◆ INFORMATION SHOWN ◆
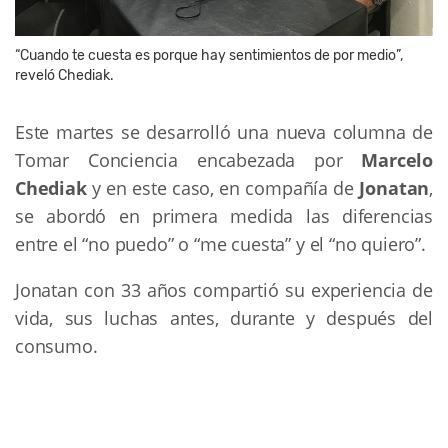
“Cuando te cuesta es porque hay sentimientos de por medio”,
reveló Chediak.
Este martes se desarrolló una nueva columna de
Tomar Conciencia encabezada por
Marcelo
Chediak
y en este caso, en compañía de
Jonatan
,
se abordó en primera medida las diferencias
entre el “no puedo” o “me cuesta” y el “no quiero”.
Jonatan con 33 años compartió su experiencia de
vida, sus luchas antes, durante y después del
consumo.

---

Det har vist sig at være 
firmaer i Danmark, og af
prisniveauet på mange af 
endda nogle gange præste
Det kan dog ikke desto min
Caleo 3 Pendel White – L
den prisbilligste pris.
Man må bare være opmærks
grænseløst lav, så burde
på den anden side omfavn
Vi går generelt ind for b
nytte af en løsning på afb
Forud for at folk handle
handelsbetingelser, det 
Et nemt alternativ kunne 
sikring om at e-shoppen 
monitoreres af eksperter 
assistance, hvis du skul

--

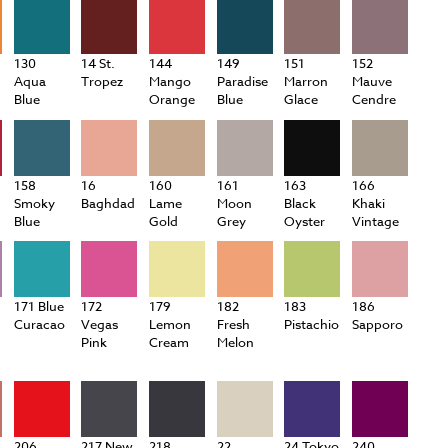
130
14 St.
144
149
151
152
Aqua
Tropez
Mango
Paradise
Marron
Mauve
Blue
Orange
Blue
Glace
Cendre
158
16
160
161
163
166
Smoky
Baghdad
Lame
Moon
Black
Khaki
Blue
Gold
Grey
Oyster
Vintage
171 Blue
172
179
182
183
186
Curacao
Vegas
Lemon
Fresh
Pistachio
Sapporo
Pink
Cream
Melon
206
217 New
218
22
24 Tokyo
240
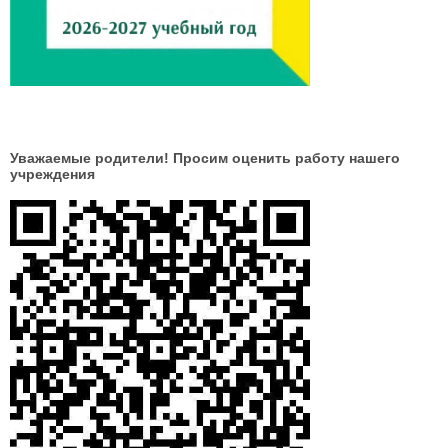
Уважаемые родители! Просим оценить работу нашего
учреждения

◆ TASK ◆
Give the count of lines in the data shown above that contain "være", and nothing else.

◆ OUTPUT FOR THIS TASK ◆
2